> **Extracted material**
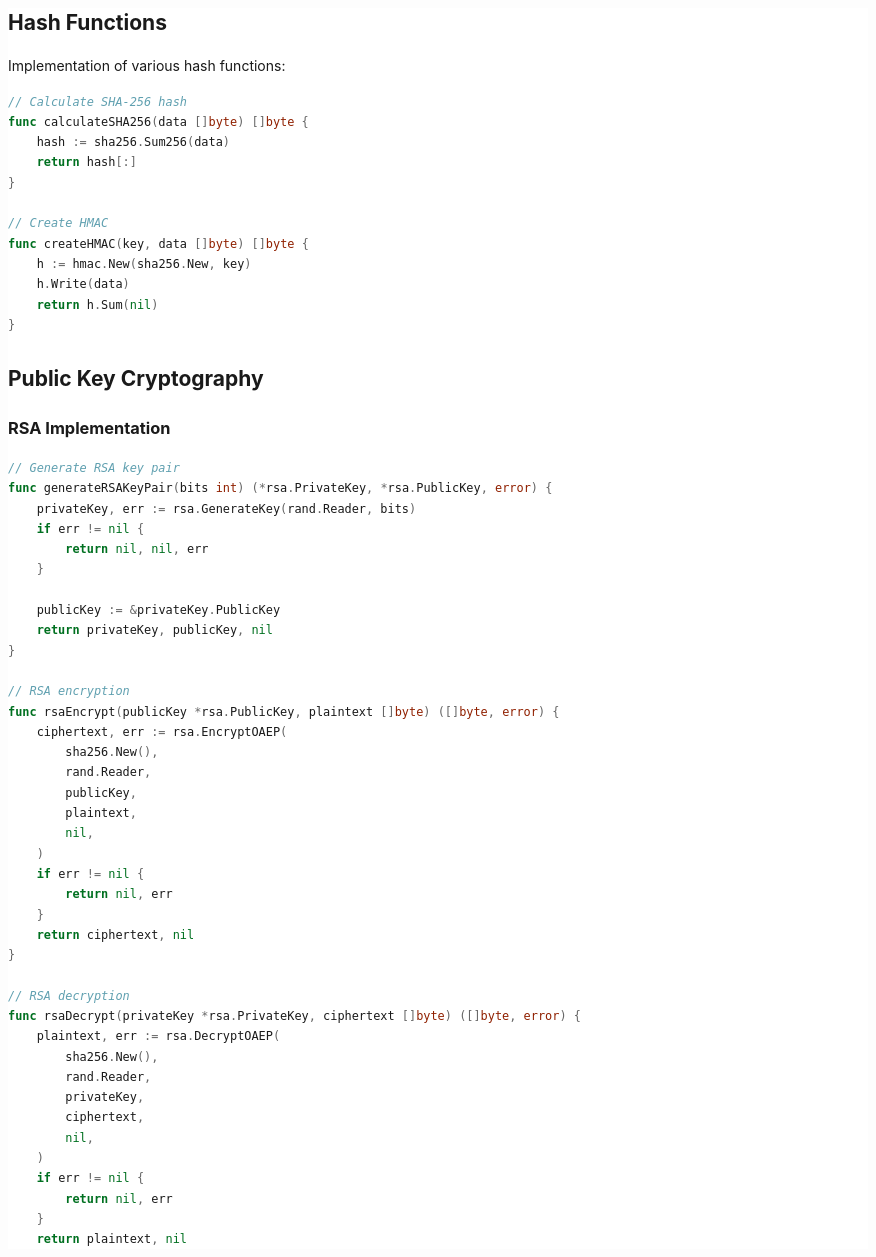 ## Hash Functions

Implementation of various hash functions:

```go
// Calculate SHA-256 hash
func calculateSHA256(data []byte) []byte {
    hash := sha256.Sum256(data)
    return hash[:]
}

// Create HMAC
func createHMAC(key, data []byte) []byte {
    h := hmac.New(sha256.New, key)
    h.Write(data)
    return h.Sum(nil)
}
```

## Public Key Cryptography

### RSA Implementation

```go
// Generate RSA key pair
func generateRSAKeyPair(bits int) (*rsa.PrivateKey, *rsa.PublicKey, error) {
    privateKey, err := rsa.GenerateKey(rand.Reader, bits)
    if err != nil {
        return nil, nil, err
    }
    
    publicKey := &privateKey.PublicKey
    return privateKey, publicKey, nil
}

// RSA encryption
func rsaEncrypt(publicKey *rsa.PublicKey, plaintext []byte) ([]byte, error) {
    ciphertext, err := rsa.EncryptOAEP(
        sha256.New(),
        rand.Reader,
        publicKey,
        plaintext,
        nil,
    )
    if err != nil {
        return nil, err
    }
    return ciphertext, nil
}

// RSA decryption
func rsaDecrypt(privateKey *rsa.PrivateKey, ciphertext []byte) ([]byte, error) {
    plaintext, err := rsa.DecryptOAEP(
        sha256.New(),
        rand.Reader,
        privateKey,
        ciphertext,
        nil,
    )
    if err != nil {
        return nil, err
    }
    return plaintext, nil
```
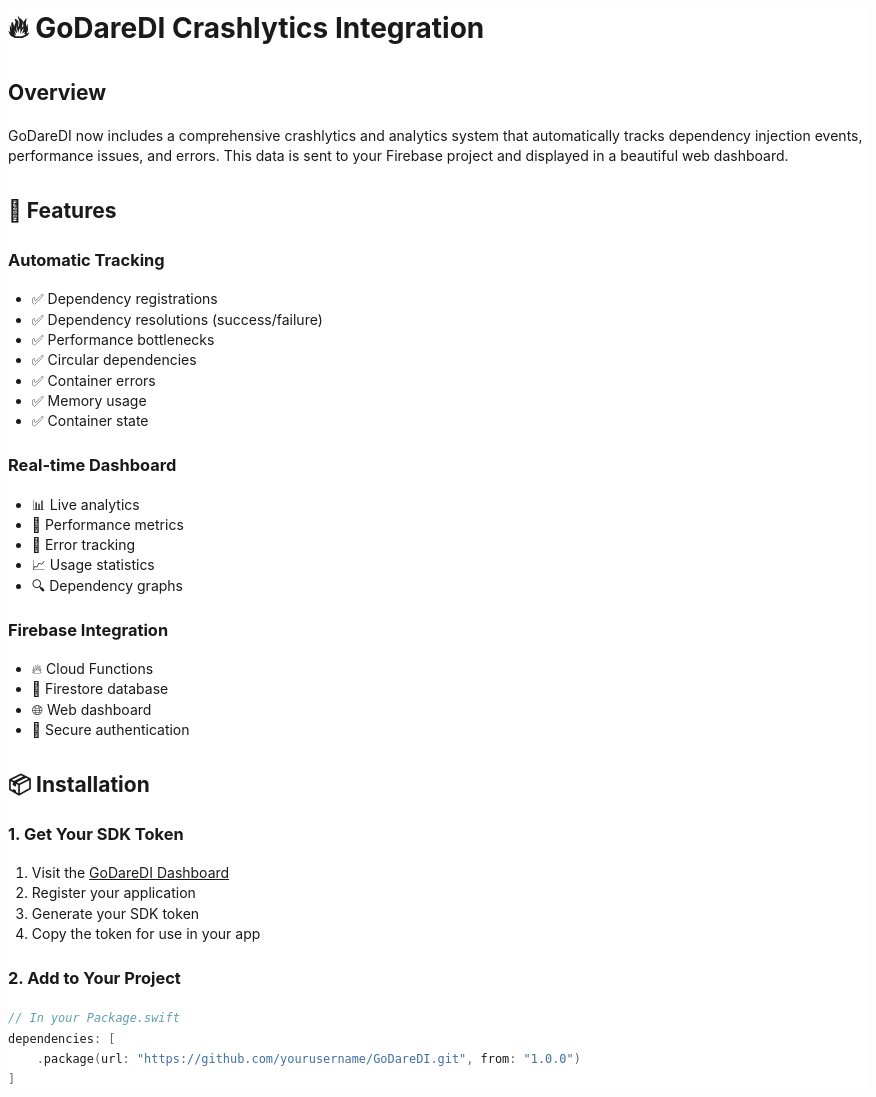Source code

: # 🔥 GoDareDI Crashlytics Integration

## Overview

GoDareDI now includes a comprehensive crashlytics and analytics system that automatically tracks dependency injection events, performance issues, and errors. This data is sent to your Firebase project and displayed in a beautiful web dashboard.

## 🚀 Features

### **Automatic Tracking**
- ✅ Dependency registrations
- ✅ Dependency resolutions (success/failure)
- ✅ Performance bottlenecks
- ✅ Circular dependencies
- ✅ Container errors
- ✅ Memory usage
- ✅ Container state

### **Real-time Dashboard**
- 📊 Live analytics
- 🎯 Performance metrics
- 🚨 Error tracking
- 📈 Usage statistics
- 🔍 Dependency graphs

### **Firebase Integration**
- 🔥 Cloud Functions
- 📱 Firestore database
- 🌐 Web dashboard
- 🔐 Secure authentication

## 📦 Installation

### 1. Get Your SDK Token

1. Visit the [GoDareDI Dashboard](https://godaredi-60569.firebaseapp.com)
2. Register your application
3. Generate your SDK token
4. Copy the token for use in your app

### 2. Add to Your Project

```swift
// In your Package.swift
dependencies: [
    .package(url: "https://github.com/yourusername/GoDareDI.git", from: "1.0.0")
]
```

> **Activity**
Copy every line of the material above in which the string "Implementation" can be found.

> **Output for this task**
Implementation of various hash functions:
### RSA Implementation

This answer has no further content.